Presentation: Advanced Topics in Autonomous Driving using Deep Learning
Share this on:
Abstract
Autonomous vehicles need to perceive their surroundings and analyze it to make decisions and act in an environment. More specifically, the autonomous vehicle detects objects on the road and maneuver through the traffic utilizing smart functional modules. In recent years, artificial intelligence, in particular, deep neural networks, have been used widely to build these smart functional modules.
While object detection (putting bounding boxes around objects), and semantic segmentation (labeling each pixel in an image) has been the focus of many researchers in autonomous driving, these methods may fall short when it comes to forming a better social understanding of pedestrian intent. In this talk, we present our approach to pedestrian intent prediction and communication, which leverages more complex computer vision algorithms that estimate human pose rather than bounding boxes or pixel labels.

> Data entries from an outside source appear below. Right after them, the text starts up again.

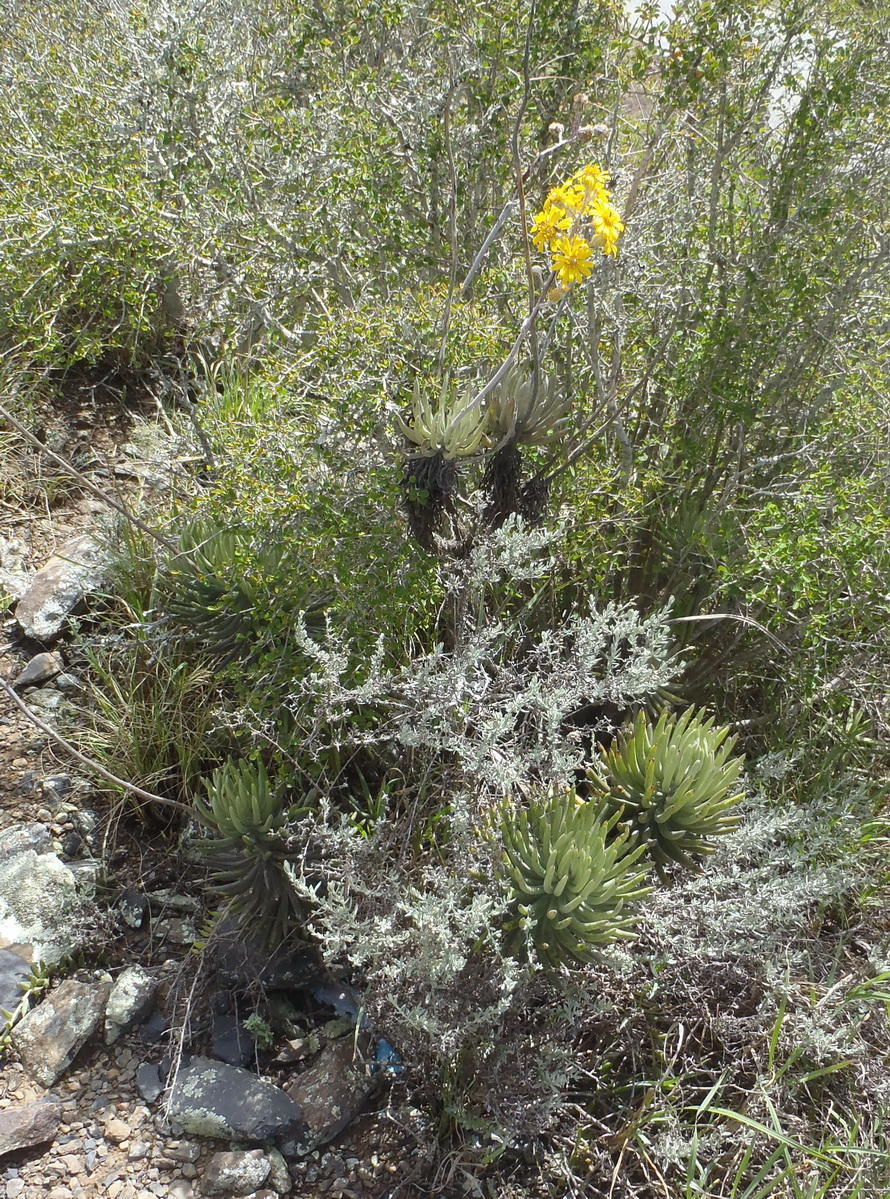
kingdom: Plantae
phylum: Tracheophyta
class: Magnoliopsida
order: Asterales
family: Asteraceae
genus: Caputia
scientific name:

The increasingly sophisticated models, like the pose estimation networks we describe, show tremendous promise as they prove to be robust at approximating complex and non-linear mapping functions from images to outputs. However, these models are typically large and have a huge number of parameters resulting in a steep cost in terms of training and inference time resource requirements. This makes the use of these networks challenging on resource and power constrained embedded systems. In this talk, we also show that the compression of neural networks results in faster predictions with smaller deep neural networks.